Assignment -
Reproduce the records below in full and word for word, excluding pictures.

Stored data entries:
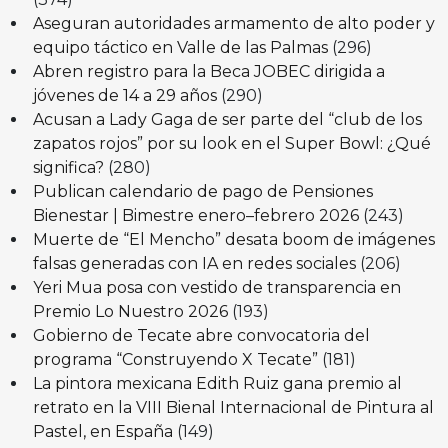
Aseguran autoridades armamento de alto poder y
equipo táctico en Valle de las Palmas
(296)
Abren registro para la Beca JOBEC dirigida a
jóvenes de 14 a 29 años
(290)
Acusan a Lady Gaga de ser parte del “club de los
zapatos rojos” por su look en el Super Bowl: ¿Qué
significa?
(280)
Publican calendario de pago de Pensiones
Bienestar | Bimestre enero–febrero 2026
(243)
Muerte de “El Mencho” desata boom de imágenes
falsas generadas con IA en redes sociales
(206)
Yeri Mua posa con vestido de transparencia en
Premio Lo Nuestro 2026
(193)
Gobierno de Tecate abre convocatoria del
programa “Construyendo X Tecate”
(181)
La pintora mexicana Edith Ruiz gana premio al
retrato en la VIII Bienal Internacional de Pintura al
Pastel, en España
(149)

Solution to the problem -
Aseguran autoridades armamento de alto poder y
equipo táctico en Valle de las Palmas
(296)
Abren registro para la Beca JOBEC dirigida a
jóvenes de 14 a 29 años
(290)
Acusan a Lady Gaga de ser parte del “club de los
zapatos rojos” por su look en el Super Bowl: ¿Qué
significa?
(280)
Publican calendario de pago de Pensiones
Bienestar | Bimestre enero–febrero 2026
(243)
Muerte de “El Mencho” desata boom de imágenes
falsas generadas con IA en redes sociales
(206)
Yeri Mua posa con vestido de transparencia en
Premio Lo Nuestro 2026
(193)
Gobierno de Tecate abre convocatoria del
programa “Construyendo X Tecate”
(181)
La pintora mexicana Edith Ruiz gana premio al
retrato en la VIII Bienal Internacional de Pintura al
Pastel, en España
(149)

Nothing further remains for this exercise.